What is the rationality fault of throttle pedal 1 and throttle pedal 2 signals?
2 Answers
According to the fault symptom analysis, the unresponsive throttle is caused by the fault code P213564, which indicates a rationality fault between throttle pedal 1 and throttle pedal 2 signals. Here is the relevant information: Data reading: Read the engine data stream and analyze the voltage difference between throttle pedal 1 signal and throttle pedal 2 signal. It was found that the throttle pedal signal voltage is normal. Accelerator pedal: The voltage of accelerator pedal 1 signal is 0.8V, and the voltage of accelerator pedal 2 signal is 0.4V. The two signals maintain a proportional relationship, which is normal. However, the ECU still reports the fault code and it cannot be cleared. Throttle response: When attempting to accelerate via the pedal, both signals change synchronously and maintain the proportional relationship, but the fault code still cannot be cleared. The inability to clear the fault code means the vehicle cannot be delivered to the customer, so a thorough investigation of this fault point is necessary.

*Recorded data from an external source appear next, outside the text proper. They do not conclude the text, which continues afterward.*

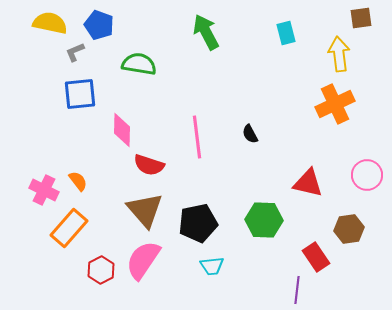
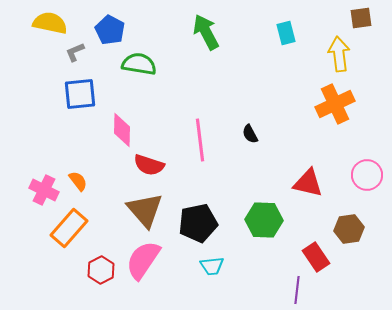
blue pentagon: moved 11 px right, 5 px down; rotated 8 degrees clockwise
pink line: moved 3 px right, 3 px down
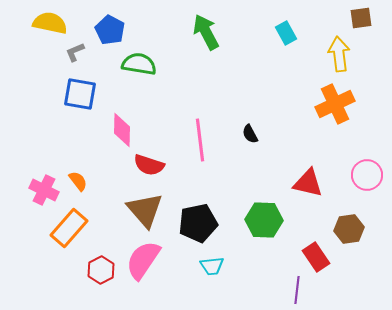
cyan rectangle: rotated 15 degrees counterclockwise
blue square: rotated 16 degrees clockwise
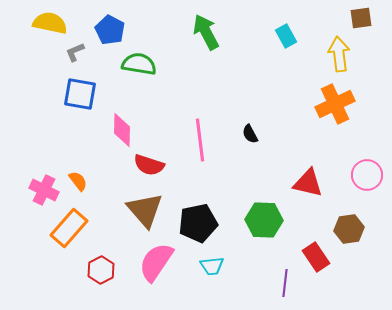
cyan rectangle: moved 3 px down
pink semicircle: moved 13 px right, 2 px down
purple line: moved 12 px left, 7 px up
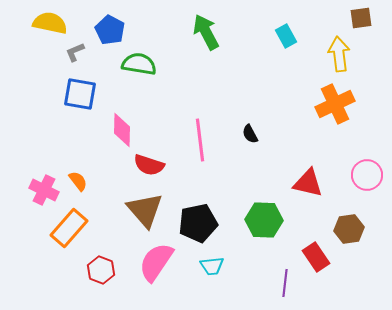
red hexagon: rotated 12 degrees counterclockwise
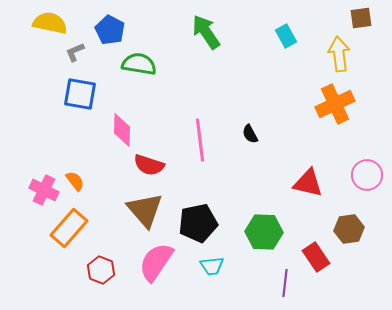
green arrow: rotated 6 degrees counterclockwise
orange semicircle: moved 3 px left
green hexagon: moved 12 px down
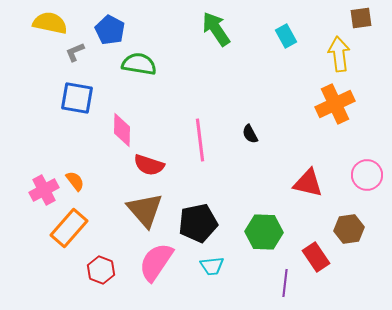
green arrow: moved 10 px right, 3 px up
blue square: moved 3 px left, 4 px down
pink cross: rotated 36 degrees clockwise
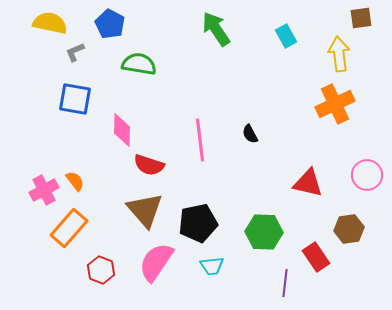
blue pentagon: moved 6 px up
blue square: moved 2 px left, 1 px down
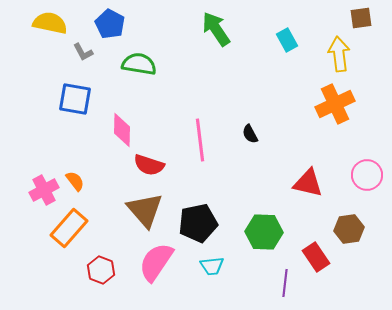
cyan rectangle: moved 1 px right, 4 px down
gray L-shape: moved 8 px right; rotated 95 degrees counterclockwise
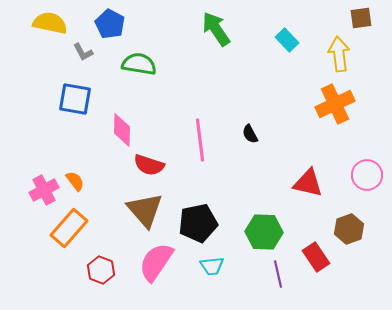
cyan rectangle: rotated 15 degrees counterclockwise
brown hexagon: rotated 12 degrees counterclockwise
purple line: moved 7 px left, 9 px up; rotated 20 degrees counterclockwise
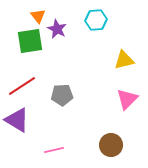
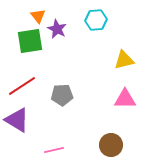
pink triangle: moved 2 px left; rotated 45 degrees clockwise
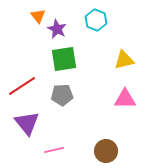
cyan hexagon: rotated 25 degrees clockwise
green square: moved 34 px right, 18 px down
purple triangle: moved 10 px right, 3 px down; rotated 20 degrees clockwise
brown circle: moved 5 px left, 6 px down
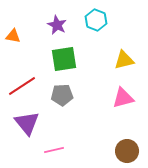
orange triangle: moved 25 px left, 20 px down; rotated 42 degrees counterclockwise
purple star: moved 4 px up
pink triangle: moved 2 px left, 1 px up; rotated 15 degrees counterclockwise
brown circle: moved 21 px right
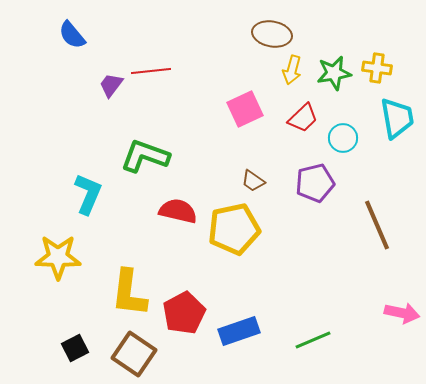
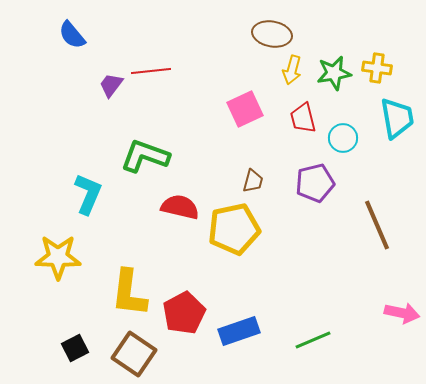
red trapezoid: rotated 120 degrees clockwise
brown trapezoid: rotated 110 degrees counterclockwise
red semicircle: moved 2 px right, 4 px up
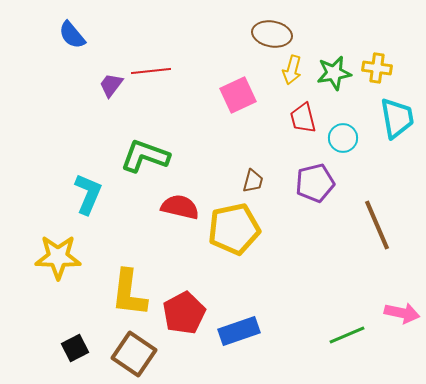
pink square: moved 7 px left, 14 px up
green line: moved 34 px right, 5 px up
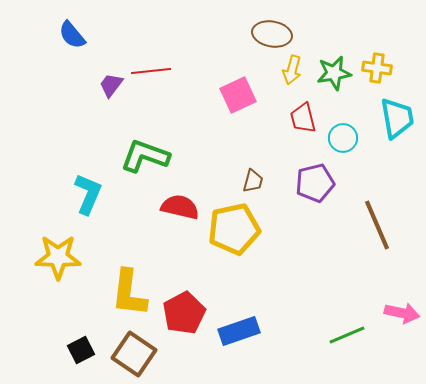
black square: moved 6 px right, 2 px down
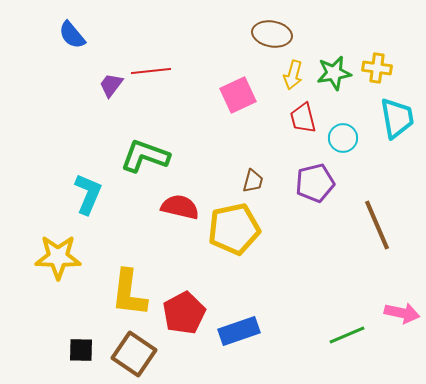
yellow arrow: moved 1 px right, 5 px down
black square: rotated 28 degrees clockwise
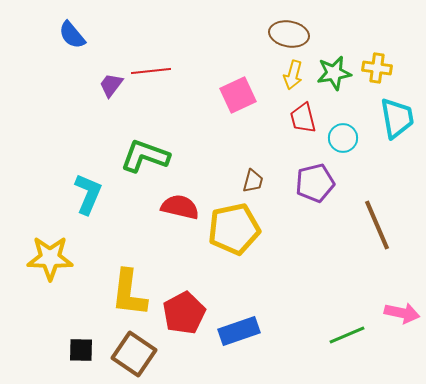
brown ellipse: moved 17 px right
yellow star: moved 8 px left, 1 px down
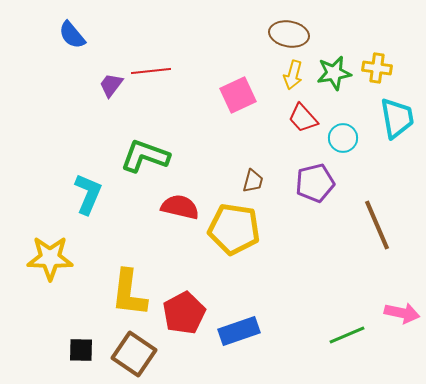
red trapezoid: rotated 28 degrees counterclockwise
yellow pentagon: rotated 21 degrees clockwise
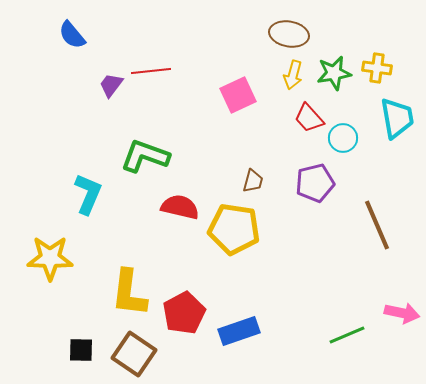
red trapezoid: moved 6 px right
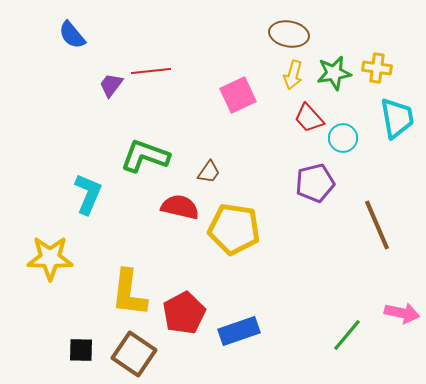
brown trapezoid: moved 44 px left, 9 px up; rotated 20 degrees clockwise
green line: rotated 27 degrees counterclockwise
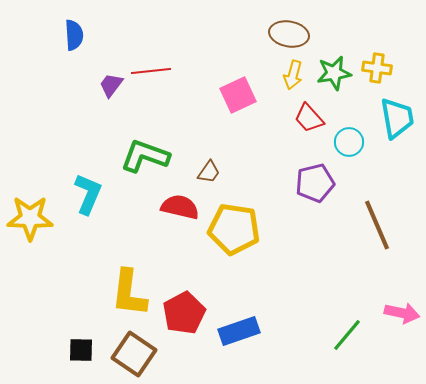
blue semicircle: moved 2 px right; rotated 144 degrees counterclockwise
cyan circle: moved 6 px right, 4 px down
yellow star: moved 20 px left, 40 px up
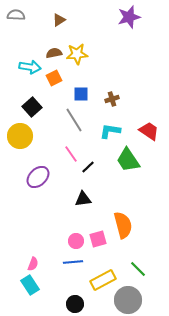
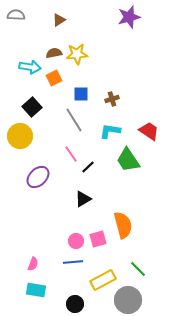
black triangle: rotated 24 degrees counterclockwise
cyan rectangle: moved 6 px right, 5 px down; rotated 48 degrees counterclockwise
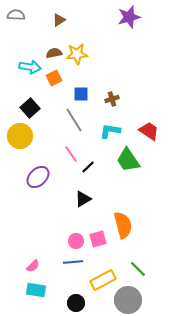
black square: moved 2 px left, 1 px down
pink semicircle: moved 2 px down; rotated 24 degrees clockwise
black circle: moved 1 px right, 1 px up
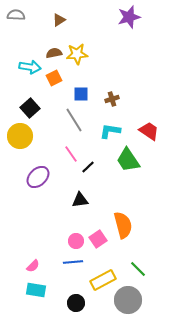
black triangle: moved 3 px left, 1 px down; rotated 24 degrees clockwise
pink square: rotated 18 degrees counterclockwise
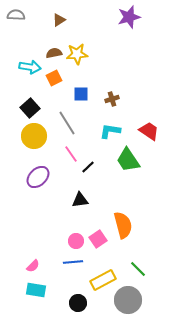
gray line: moved 7 px left, 3 px down
yellow circle: moved 14 px right
black circle: moved 2 px right
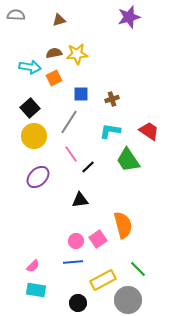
brown triangle: rotated 16 degrees clockwise
gray line: moved 2 px right, 1 px up; rotated 65 degrees clockwise
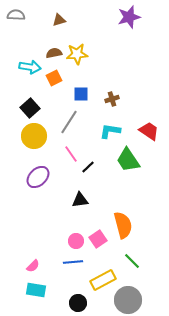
green line: moved 6 px left, 8 px up
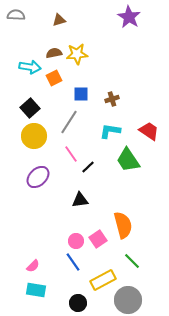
purple star: rotated 25 degrees counterclockwise
blue line: rotated 60 degrees clockwise
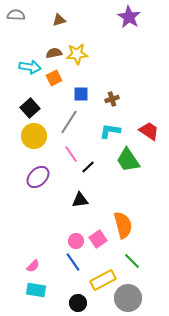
gray circle: moved 2 px up
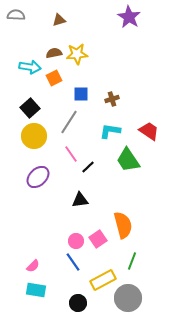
green line: rotated 66 degrees clockwise
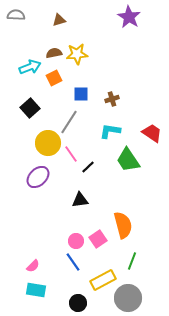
cyan arrow: rotated 30 degrees counterclockwise
red trapezoid: moved 3 px right, 2 px down
yellow circle: moved 14 px right, 7 px down
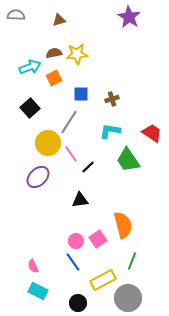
pink semicircle: rotated 112 degrees clockwise
cyan rectangle: moved 2 px right, 1 px down; rotated 18 degrees clockwise
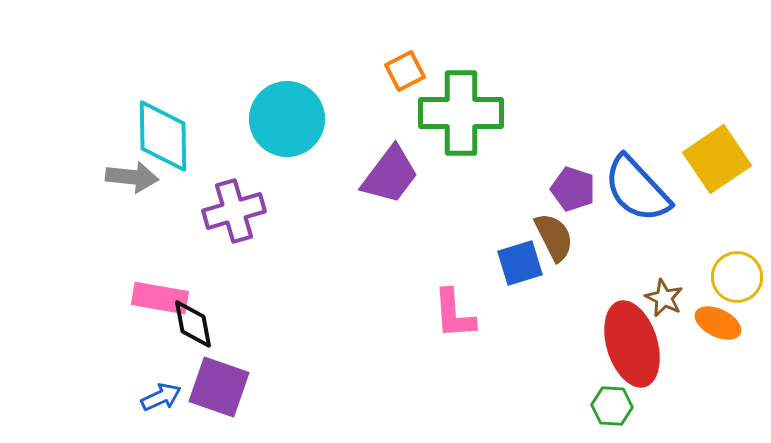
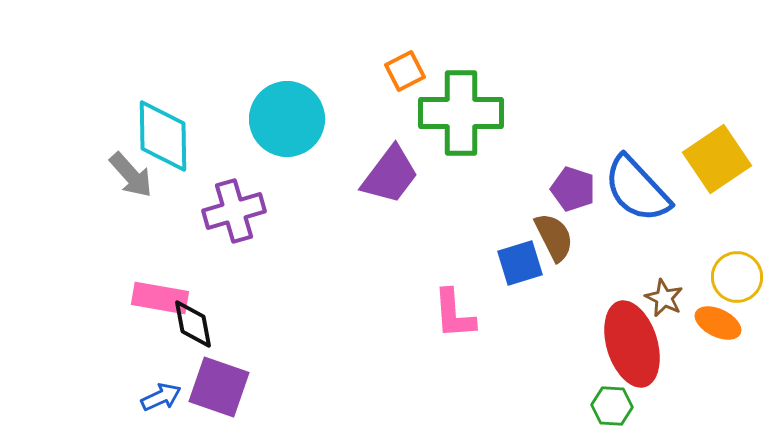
gray arrow: moved 1 px left, 2 px up; rotated 42 degrees clockwise
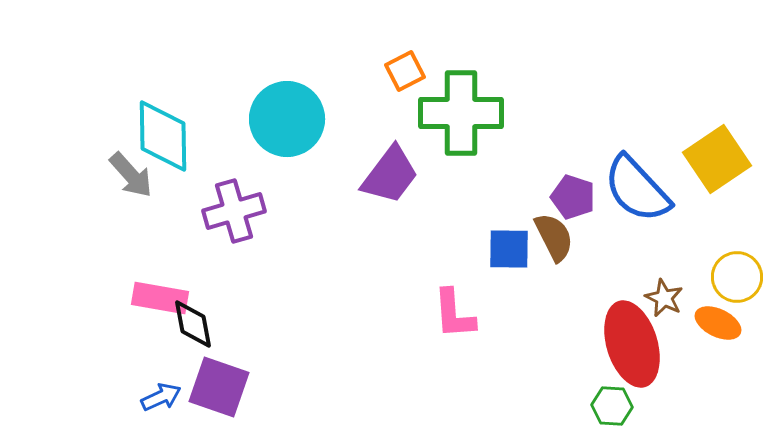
purple pentagon: moved 8 px down
blue square: moved 11 px left, 14 px up; rotated 18 degrees clockwise
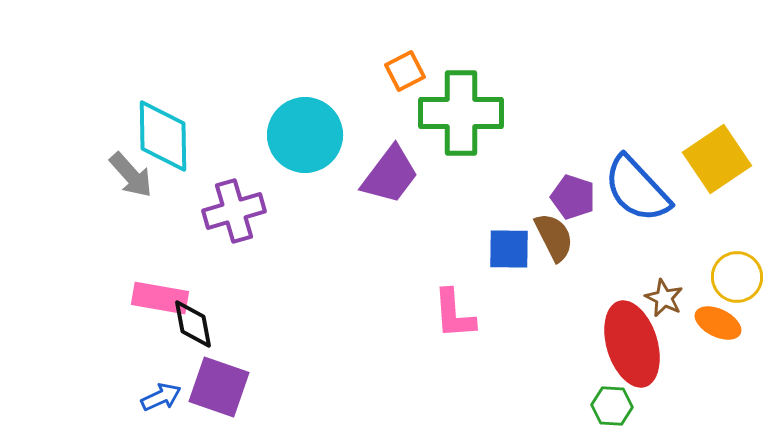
cyan circle: moved 18 px right, 16 px down
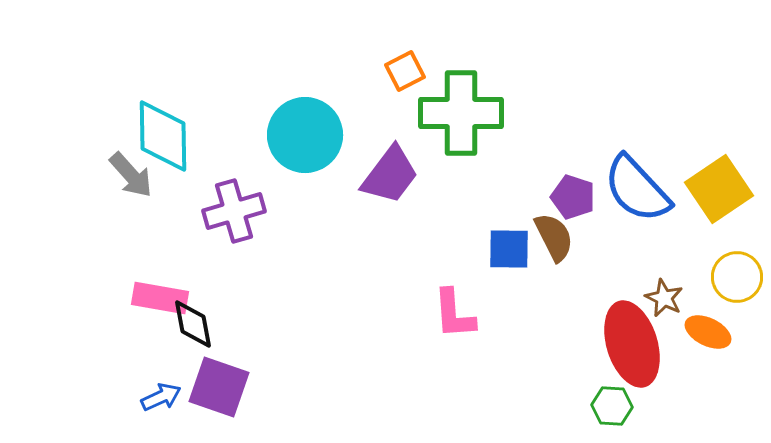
yellow square: moved 2 px right, 30 px down
orange ellipse: moved 10 px left, 9 px down
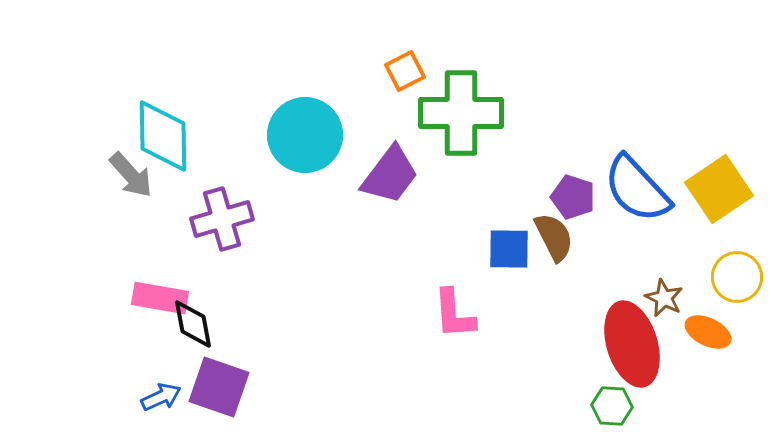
purple cross: moved 12 px left, 8 px down
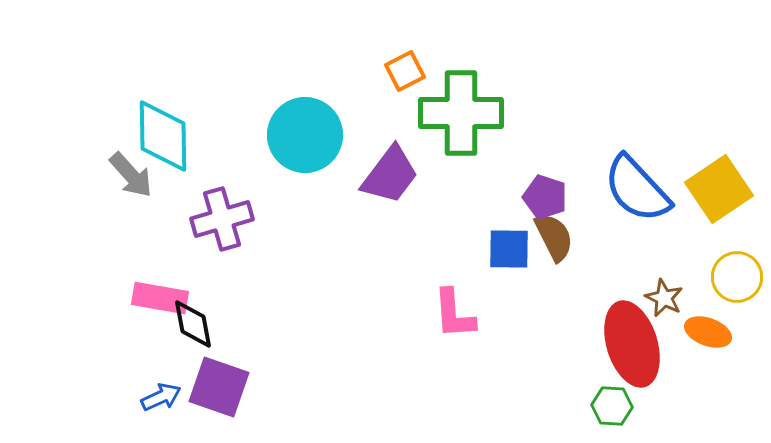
purple pentagon: moved 28 px left
orange ellipse: rotated 6 degrees counterclockwise
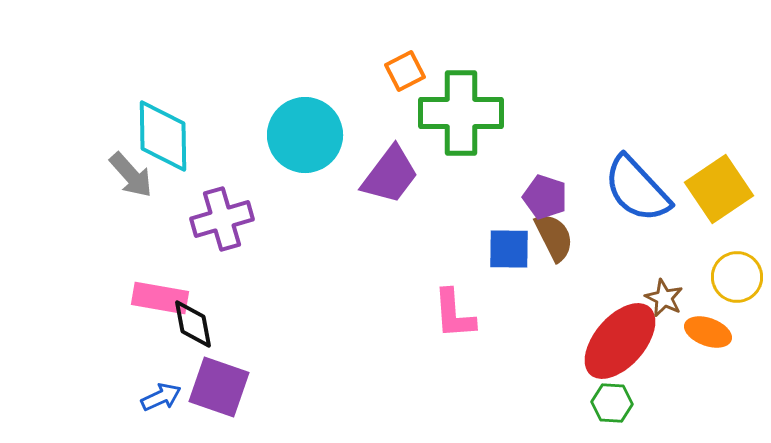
red ellipse: moved 12 px left, 3 px up; rotated 58 degrees clockwise
green hexagon: moved 3 px up
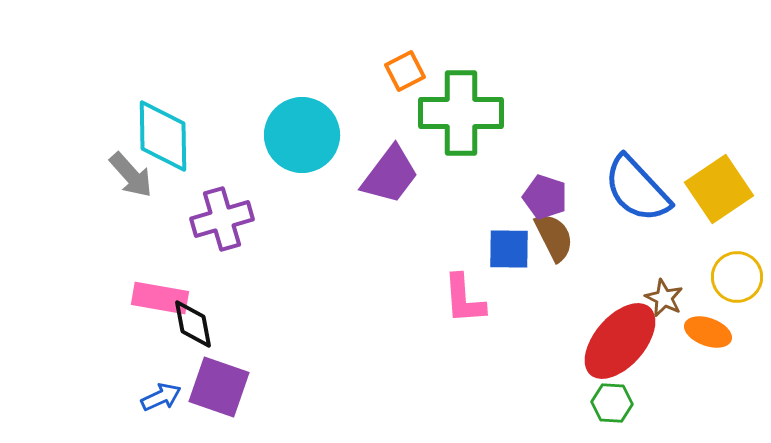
cyan circle: moved 3 px left
pink L-shape: moved 10 px right, 15 px up
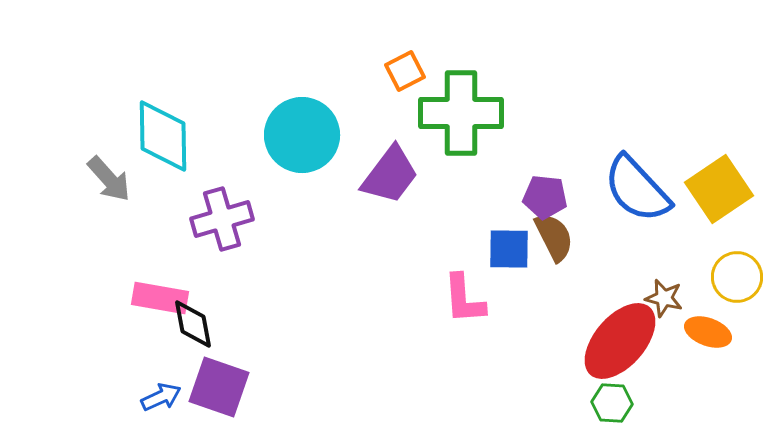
gray arrow: moved 22 px left, 4 px down
purple pentagon: rotated 12 degrees counterclockwise
brown star: rotated 12 degrees counterclockwise
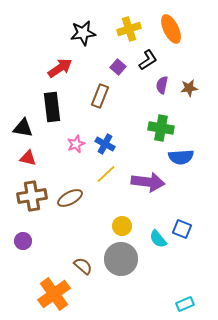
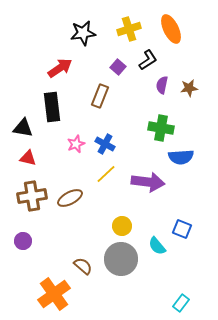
cyan semicircle: moved 1 px left, 7 px down
cyan rectangle: moved 4 px left, 1 px up; rotated 30 degrees counterclockwise
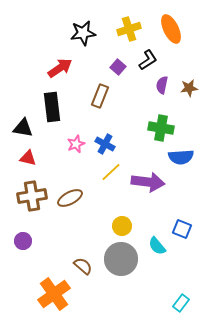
yellow line: moved 5 px right, 2 px up
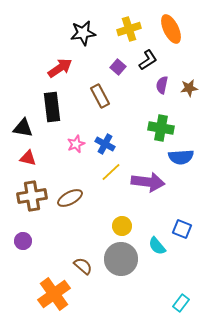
brown rectangle: rotated 50 degrees counterclockwise
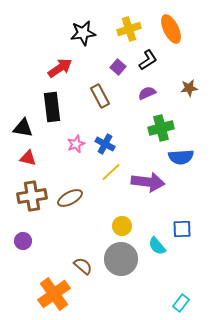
purple semicircle: moved 15 px left, 8 px down; rotated 54 degrees clockwise
green cross: rotated 25 degrees counterclockwise
blue square: rotated 24 degrees counterclockwise
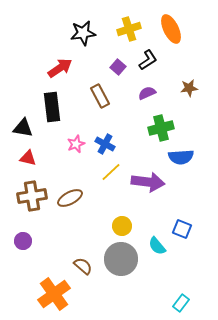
blue square: rotated 24 degrees clockwise
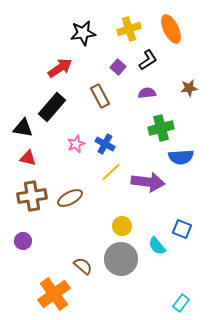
purple semicircle: rotated 18 degrees clockwise
black rectangle: rotated 48 degrees clockwise
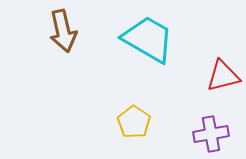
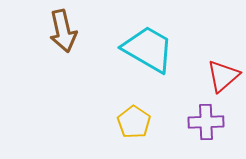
cyan trapezoid: moved 10 px down
red triangle: rotated 27 degrees counterclockwise
purple cross: moved 5 px left, 12 px up; rotated 8 degrees clockwise
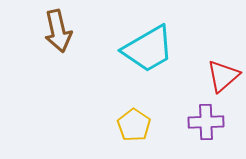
brown arrow: moved 5 px left
cyan trapezoid: rotated 120 degrees clockwise
yellow pentagon: moved 3 px down
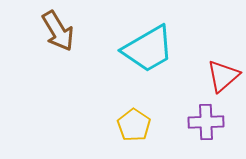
brown arrow: rotated 18 degrees counterclockwise
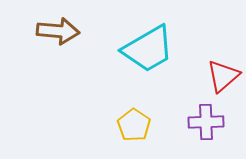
brown arrow: rotated 54 degrees counterclockwise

Recently, I've been frequently researching this throttle pedal signal malfunction, which primarily occurs in electronic throttle systems. Modern vehicles typically have two position sensors monitoring the pedal angle, designed with safety redundancy in mind to avoid single-point failures. If the two signals show unreasonable mismatches, common causes include sensor drift, physical wear or contamination leading to reading discrepancies—such as dust accumulation causing poor sensor contact. It could also be due to wiring shorts, open circuits, or connector corrosion from moisture; or an ECU software bug causing calculation errors. Symptoms usually include the dashboard warning light illuminating, sluggish or sudden jerky responses when pressing the accelerator, affecting driving smoothness. I recommend first using an OBD scan tool to read the fault codes and locate the problematic area. Typically, cleaning the sensors or replacing components is required. Ignoring the issue may escalate into more severe failures like engine stalling. Regular maintenance checks on such electronic components can reduce the likelihood of occurrence—safety first!